Une gamine sautille dans les bois, un panier à la main, à la cueillette des champignons. Elle n’a ni capuche sur la tête, ni ciré rouge sur le dos. Dans ce film, il faut s’y faire, les fillettes sont habillées en blanc. Tapi auprès d’un arbre, le loup y perd toute once de férocité. D’emblée, il semble docile, dompté, inoffensif. Il a le sourcil fourni, la barbe drue et le verbe doux de Colin Farrell. Il a surtout une fracture ouverte à la jambe. Mais dans le fond, il est plutôt bien tombé : la petite Amy aime faire des attelles aux oiseaux blessés. Les six autres filles du pensionnat où il va être soigné ne seront pas forcément aussi innocentes à son égard. Du loup au petit oiseau, c’est le programme de ce drôle de film.

Film de poche

A l’origine de ce projet, il y a le roman de Thomas Cullinan et un mini classique de 1971 avec Clint Eastwood déguisé en mère-grand, observant le ballet des demoiselles de son air gourmand, un rictus de salopard perpétuellement vissé sur le visage. En domestiquant la bête, Sofia Coppola s’éloigne du remake d’exploitation pour livrer un précipité épuré de son propre style. Que ce soit dans la banlieue résidentielle de Virgin Suicides, les hôtels de Somewhere et Lost in Translation, le Versailles de Marie-Antoinette, les baraques de stars de The Bling Ring, son œuvre est une succession de films de poche sur des jeunes femmes en chambres. Certains y décèlent une faiblesse, on préfère y voir l’une de ses principales séductions : l’étroitesse d’inspiration de la fille Coppola, son absence d’horizon, les limites de son spectre artistique, la façon dont elle tourne en rond comme elle ferait une révérence à son film-obsession (Picnic à Hanging Rock de Peter Weir) finissent par être entêtantes, enivrantes, irrésistiblement poétiques.
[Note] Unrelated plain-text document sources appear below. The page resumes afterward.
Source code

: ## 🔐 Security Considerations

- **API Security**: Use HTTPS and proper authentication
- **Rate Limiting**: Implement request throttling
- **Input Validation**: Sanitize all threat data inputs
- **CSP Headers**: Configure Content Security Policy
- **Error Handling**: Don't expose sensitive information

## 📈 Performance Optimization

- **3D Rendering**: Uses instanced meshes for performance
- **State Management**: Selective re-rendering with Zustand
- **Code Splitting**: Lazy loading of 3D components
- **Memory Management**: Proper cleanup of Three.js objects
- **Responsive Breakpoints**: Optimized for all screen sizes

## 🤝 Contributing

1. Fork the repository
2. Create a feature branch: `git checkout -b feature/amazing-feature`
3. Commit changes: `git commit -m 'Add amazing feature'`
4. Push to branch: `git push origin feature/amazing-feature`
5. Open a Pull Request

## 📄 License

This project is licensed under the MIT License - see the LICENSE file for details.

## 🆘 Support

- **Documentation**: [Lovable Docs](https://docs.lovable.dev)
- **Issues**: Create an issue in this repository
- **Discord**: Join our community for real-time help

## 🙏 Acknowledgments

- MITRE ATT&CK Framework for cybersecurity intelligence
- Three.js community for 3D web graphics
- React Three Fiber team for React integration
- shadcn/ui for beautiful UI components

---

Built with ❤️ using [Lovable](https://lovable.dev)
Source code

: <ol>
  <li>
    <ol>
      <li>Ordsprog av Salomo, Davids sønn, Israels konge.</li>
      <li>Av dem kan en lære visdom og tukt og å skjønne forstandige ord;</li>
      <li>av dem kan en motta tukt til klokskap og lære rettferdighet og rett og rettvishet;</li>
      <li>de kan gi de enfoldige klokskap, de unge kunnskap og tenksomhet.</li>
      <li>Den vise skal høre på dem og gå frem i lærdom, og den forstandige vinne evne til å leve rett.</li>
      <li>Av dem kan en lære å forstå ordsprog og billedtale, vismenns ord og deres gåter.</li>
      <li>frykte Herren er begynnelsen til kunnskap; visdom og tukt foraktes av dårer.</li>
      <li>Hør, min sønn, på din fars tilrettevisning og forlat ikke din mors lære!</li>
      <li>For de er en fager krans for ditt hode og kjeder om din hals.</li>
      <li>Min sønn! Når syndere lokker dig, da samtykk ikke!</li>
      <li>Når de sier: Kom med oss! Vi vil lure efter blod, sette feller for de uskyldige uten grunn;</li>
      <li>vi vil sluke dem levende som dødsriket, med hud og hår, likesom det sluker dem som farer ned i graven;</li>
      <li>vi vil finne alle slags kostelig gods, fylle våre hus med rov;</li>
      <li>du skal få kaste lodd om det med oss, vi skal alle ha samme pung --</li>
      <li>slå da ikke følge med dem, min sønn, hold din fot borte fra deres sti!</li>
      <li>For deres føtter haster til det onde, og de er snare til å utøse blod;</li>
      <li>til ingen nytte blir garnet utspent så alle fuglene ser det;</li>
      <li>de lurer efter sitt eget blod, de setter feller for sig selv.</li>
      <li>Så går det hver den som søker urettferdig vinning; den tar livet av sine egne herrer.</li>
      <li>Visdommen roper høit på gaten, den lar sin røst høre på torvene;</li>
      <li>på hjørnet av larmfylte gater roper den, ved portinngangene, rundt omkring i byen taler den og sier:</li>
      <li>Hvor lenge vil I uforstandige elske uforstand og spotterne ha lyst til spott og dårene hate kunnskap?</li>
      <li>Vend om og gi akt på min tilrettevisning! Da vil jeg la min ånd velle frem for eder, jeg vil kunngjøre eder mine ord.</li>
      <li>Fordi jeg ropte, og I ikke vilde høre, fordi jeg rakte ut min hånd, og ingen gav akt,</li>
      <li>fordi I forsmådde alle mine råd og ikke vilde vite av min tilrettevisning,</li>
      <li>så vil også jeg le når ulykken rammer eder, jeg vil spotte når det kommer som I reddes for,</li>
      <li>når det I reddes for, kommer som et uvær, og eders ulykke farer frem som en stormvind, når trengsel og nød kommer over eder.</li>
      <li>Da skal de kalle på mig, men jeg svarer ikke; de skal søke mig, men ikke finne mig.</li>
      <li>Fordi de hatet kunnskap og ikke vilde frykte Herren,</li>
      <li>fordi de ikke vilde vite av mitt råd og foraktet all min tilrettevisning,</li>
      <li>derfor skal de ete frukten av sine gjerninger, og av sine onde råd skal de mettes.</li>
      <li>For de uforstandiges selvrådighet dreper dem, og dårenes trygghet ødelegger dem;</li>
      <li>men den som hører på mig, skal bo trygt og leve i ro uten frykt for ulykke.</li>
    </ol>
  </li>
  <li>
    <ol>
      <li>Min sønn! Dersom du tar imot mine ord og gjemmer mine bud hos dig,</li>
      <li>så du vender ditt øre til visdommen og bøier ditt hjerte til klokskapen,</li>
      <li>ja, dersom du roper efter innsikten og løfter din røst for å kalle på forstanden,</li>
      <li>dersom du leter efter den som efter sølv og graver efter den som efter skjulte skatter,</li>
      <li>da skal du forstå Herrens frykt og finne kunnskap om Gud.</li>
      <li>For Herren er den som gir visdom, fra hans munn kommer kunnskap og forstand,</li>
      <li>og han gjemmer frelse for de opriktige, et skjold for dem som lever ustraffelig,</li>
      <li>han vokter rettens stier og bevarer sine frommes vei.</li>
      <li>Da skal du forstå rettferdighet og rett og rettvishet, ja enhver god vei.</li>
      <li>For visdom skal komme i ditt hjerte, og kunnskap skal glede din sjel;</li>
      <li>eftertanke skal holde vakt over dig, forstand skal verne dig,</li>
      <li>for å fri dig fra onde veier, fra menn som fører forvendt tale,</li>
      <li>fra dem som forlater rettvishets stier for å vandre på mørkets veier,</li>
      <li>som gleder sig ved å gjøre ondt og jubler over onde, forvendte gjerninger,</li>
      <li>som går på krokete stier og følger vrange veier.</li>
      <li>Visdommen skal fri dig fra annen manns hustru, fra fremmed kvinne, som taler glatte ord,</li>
Film de rimes et de boucles, les Proies est aussi un film de bascule. Pour la première fois, l’homme y est envisagé sous l’angle de la prédation, une menace sexuelle, un frisson de danger, fût-ce d’abord pour lui-même. Pour la première fois, surtout, Sofia Coppola n’a pas fait un film de jeune fille, mais un film de femme. Elle a l’âge pour ça, bien sûr, mais cette évolution vient noircir son petit bout de lorgnette, sa manière, en passe de se transformer en œuvre, en exploration, en perspective. Une maison, sept femmes, un homme à leur merci. Rien de plus, rien de moins. Mais beaucoup de possibilités.